In case he does it and he is voted out, Mr Walubiri adds, Mr Lukwago can still go back to the High Court to challenge his removal and afterwards appeal to the Court of Appeal and the Supreme Court.

There does not seem to be enough time left during Mr Lukwago’s current term to do all that. For that reason, observers say, the government chose the shorter route of keeping Mr Lukwago out of office, albeit illegally. It has been done before at KCCA, in the case involving Kampala District Land Board chairman Yusuf Nsibambi.

GROWING TREND

The AG insists that his interpretation of the law is the correct one and that it is the judge who is wrong.

And this time, unlike in the past, not even Judiciary spokesperson Kisawuzi will be drawn into issuing a clear statement. In the past, when there was doubt about a court order being violated, Mr Kisawuzi spoke out clearly, inviting criticism from the Executive.

Mr Kisawuzi, for example, declared that the Democratic Party’s Moses Kasibante and not the ruling party’s Katongole Singh, was the validly elected MP for Rubaga North in the 2011 general election.

Mr Kasibante had been declared winner of the election but was controversially replaced by Mr Singh following a vote recount which went on deep into the night in disregard of a court order stopping it. Mr Singh occupied the seat in Parliament for more than a year until Justice Kibuuka Musoke ruled that Mr Kasibante was the validly elected MP for Rubaga North.

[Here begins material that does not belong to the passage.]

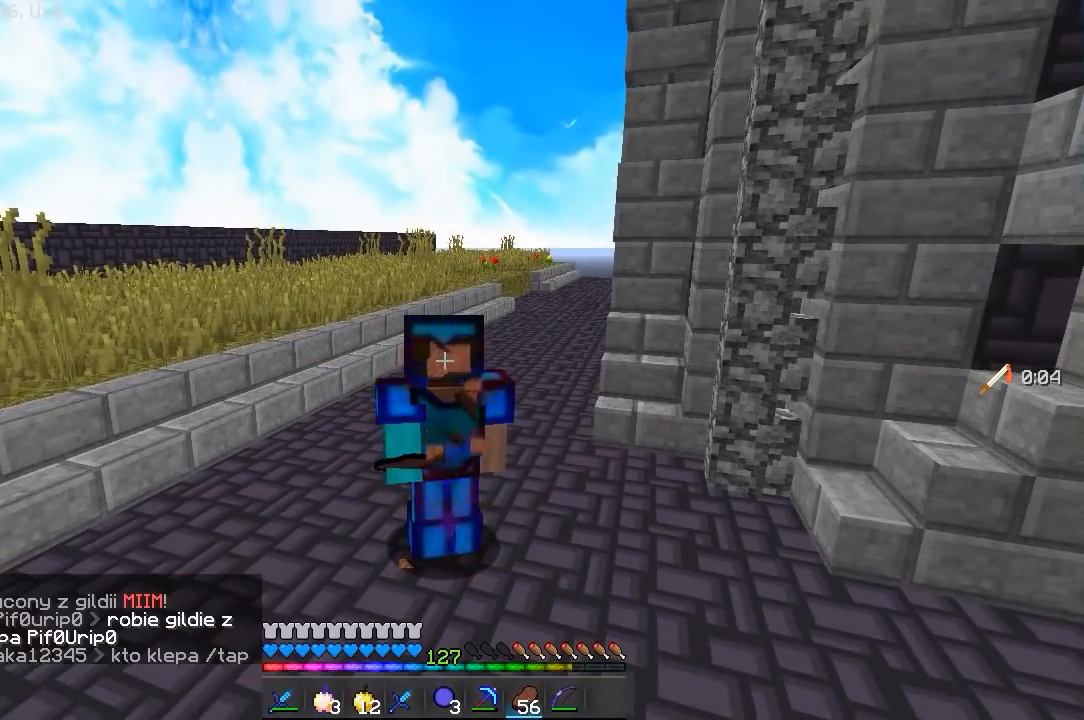
{"keys": [], "mouse": ["left", "right"], "events": [[117, "mouse_left", "up"], [150, "mouse_left", "down"]]}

During the trial, Mr Singh attempted to crank up pressure on the judge, alleging without substantiating that the judge had taken a bribe to rule against him and therefore that he should disqualify himself. Justice Musoke ignored the call to jump out of the case.

The above is just another example of a judge in a political case being asked to disqualify himself by one of the parties in the recent past.

In another case, expelled NRM MPs Theodore Ssekikubo, Barnabas Tinkasiimire, Muhammad Nsereko and Wilfred Niwagaba asked Justice Steven Kavuma to disqualify himself from the Constitutional Court panel hearing the case in which the ruling party is seeking to throw them out of Parliament as a result of their having been expelled from the party. He ignored the call.

Again, Justice Kavuma was asked to disqualify himself from hearing the petition seeking to block former Chief Justice Benjamin Odoki from being reappointed to the position.